Nearly 30 percent of LGBTQ women candidates for office were discouraged to run due to their gender or gender identity, according to a report released Wednesday.

The new report from the LGBTQ+ Victory Institute and Loyola Marymount University’s LGBTQ+ Politics Research Initiative found that 27.2 percent of LGBTQ women candidates in the survey were discouraged from running because of their gender or gender identity. According to the report, the percentage of LGBTQ women who faced discouragement because of their gender or gender identity was four times higher than that of gay and bisexual men (7.1 percent).

“LGBTQ+ women face obstacles at greater rates than gay and bisexual men even before entering the race — and these disparities continue in various ways on the campaign trail,” the report reads. “This report brief shows women are more likely to be discouraged to run and worry more about harassment or attacks on the trail.”

The report also found that LGBTQ women face more attacks on their personal appearance, at 40.8 percent, versus their gay and bisexual male counterparts, at 27.8 percent.

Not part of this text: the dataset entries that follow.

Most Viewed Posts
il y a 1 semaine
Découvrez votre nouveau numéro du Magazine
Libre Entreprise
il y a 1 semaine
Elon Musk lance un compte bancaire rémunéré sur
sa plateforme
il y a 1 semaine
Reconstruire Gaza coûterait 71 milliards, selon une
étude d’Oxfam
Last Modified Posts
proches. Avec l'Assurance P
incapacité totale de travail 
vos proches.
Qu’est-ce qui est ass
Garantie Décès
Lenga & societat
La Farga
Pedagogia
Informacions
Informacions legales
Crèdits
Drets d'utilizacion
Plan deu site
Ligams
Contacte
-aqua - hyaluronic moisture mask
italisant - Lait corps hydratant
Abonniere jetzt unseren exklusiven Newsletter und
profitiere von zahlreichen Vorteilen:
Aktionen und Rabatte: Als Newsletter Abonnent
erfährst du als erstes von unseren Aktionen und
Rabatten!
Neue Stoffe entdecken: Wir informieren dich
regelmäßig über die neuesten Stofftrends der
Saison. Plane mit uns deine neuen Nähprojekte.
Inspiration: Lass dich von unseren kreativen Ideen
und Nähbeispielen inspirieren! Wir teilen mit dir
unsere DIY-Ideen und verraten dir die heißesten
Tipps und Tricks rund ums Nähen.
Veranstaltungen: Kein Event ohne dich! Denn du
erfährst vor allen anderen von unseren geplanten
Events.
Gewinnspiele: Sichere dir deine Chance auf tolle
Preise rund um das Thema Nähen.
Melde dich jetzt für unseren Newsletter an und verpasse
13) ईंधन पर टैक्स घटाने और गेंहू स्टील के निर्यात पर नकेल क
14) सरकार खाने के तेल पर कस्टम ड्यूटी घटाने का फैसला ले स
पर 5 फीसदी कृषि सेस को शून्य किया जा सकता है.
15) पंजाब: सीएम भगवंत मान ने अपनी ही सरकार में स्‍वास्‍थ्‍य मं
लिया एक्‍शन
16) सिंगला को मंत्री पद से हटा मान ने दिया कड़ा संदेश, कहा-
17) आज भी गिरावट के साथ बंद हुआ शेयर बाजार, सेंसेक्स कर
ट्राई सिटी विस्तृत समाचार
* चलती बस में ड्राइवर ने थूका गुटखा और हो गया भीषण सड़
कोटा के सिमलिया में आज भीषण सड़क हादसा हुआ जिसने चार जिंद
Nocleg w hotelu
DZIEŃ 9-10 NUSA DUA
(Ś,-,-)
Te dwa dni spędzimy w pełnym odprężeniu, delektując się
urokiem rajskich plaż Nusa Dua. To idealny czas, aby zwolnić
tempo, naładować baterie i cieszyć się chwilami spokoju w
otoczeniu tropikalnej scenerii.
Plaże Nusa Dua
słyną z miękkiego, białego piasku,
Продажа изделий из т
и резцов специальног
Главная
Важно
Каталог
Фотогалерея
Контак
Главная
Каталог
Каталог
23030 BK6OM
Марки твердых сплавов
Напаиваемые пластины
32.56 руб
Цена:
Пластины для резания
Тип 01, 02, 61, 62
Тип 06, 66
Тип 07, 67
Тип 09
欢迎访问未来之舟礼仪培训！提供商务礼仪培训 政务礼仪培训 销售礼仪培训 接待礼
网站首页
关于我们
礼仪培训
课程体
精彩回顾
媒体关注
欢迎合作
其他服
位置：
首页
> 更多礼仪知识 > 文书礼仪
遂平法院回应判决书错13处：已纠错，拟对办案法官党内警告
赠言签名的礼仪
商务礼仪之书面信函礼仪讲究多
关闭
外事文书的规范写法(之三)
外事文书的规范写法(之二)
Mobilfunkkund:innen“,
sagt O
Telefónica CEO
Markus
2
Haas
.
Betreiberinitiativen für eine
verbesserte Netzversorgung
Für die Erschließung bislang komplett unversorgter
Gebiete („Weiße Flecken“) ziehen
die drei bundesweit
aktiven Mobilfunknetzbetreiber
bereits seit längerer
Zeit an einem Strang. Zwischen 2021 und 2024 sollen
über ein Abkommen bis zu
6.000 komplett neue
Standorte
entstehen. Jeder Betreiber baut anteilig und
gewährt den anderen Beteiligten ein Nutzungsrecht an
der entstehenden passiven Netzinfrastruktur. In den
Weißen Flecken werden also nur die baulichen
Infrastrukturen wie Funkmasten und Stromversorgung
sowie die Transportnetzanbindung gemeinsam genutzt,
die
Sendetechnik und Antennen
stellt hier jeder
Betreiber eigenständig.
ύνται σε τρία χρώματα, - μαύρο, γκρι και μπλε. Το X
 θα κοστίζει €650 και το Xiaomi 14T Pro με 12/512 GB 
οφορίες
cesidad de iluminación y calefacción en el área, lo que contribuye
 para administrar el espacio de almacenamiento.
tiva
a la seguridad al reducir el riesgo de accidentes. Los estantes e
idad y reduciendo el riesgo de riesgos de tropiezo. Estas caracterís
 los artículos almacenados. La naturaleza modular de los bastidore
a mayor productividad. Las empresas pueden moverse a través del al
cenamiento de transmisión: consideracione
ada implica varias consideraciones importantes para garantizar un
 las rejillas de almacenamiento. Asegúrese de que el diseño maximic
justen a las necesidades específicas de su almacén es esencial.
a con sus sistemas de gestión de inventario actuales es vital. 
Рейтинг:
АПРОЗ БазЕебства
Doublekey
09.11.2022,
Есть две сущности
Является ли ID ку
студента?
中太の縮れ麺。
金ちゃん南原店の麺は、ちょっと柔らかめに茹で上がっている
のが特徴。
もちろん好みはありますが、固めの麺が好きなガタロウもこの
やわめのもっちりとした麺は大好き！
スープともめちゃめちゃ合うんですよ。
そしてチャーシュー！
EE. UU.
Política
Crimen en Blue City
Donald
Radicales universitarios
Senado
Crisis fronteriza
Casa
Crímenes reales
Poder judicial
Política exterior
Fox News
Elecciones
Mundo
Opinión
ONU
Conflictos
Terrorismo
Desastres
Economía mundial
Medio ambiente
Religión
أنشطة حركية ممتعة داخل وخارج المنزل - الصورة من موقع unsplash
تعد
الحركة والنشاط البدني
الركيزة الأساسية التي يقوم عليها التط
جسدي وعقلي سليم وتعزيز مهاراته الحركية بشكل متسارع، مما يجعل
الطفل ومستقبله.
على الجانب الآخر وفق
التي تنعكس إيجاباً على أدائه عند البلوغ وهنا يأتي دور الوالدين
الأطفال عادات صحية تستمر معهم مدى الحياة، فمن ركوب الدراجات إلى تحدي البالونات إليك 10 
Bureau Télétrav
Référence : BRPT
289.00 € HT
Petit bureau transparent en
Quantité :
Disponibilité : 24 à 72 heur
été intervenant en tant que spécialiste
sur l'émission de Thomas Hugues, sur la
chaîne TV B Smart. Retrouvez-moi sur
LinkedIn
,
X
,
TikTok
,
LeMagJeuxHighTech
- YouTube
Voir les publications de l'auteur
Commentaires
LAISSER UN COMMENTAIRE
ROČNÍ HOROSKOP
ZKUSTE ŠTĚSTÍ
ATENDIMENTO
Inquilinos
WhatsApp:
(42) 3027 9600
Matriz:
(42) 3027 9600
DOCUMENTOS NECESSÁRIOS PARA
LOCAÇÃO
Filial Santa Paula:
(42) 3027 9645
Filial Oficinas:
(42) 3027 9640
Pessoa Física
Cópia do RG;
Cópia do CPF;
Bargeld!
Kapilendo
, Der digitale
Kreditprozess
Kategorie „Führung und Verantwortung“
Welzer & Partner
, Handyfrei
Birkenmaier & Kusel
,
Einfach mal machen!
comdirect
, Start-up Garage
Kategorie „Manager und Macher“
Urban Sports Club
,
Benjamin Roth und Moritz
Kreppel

More LGBTQ women candidates were also more likely to face attacks on their personal appearance “at least weekly,” at 10.9 percent, versus gay and bisexual men at 4.9 percent.

Annise Parker, president and CEO of the LGBTQ+ Victory Institute, said in a statement on the report that it is “clear” that the data shows that in comparison “to LGBTQ+ men candidates, LGBTQ+ women candidates are more likely to be discouraged from running for office based on their gender, are more likely to be attacked for their appearance and face greater media bias.”

“Despite the obstacles, LGBTQ+ women must continue to claim their seat at the table by running for office,” Parker said. “It’s on all of us to help level the playing field for LGBTQ+ women candidates by recruiting and supporting them, calling out media bias and holding bigots accountable.”

In the 2022 midterms, a record 340 openly LGBTQ candidates ran and won their elections in a so-called rainbow wave, with candidates such as current Massachusetts Gov. Maura Healey (D), who became the nation’s first openly lesbian governor, notching wins.

The data from the report comes from an earlier survey by the LGBTQ+ Victory Institute and Loyola Marymount University. The survey was conducted between April 3 and May 17, 2023, with 473 American LGBTQ candidates, 147 of whom were women, who ran for office between 2018 and 2022.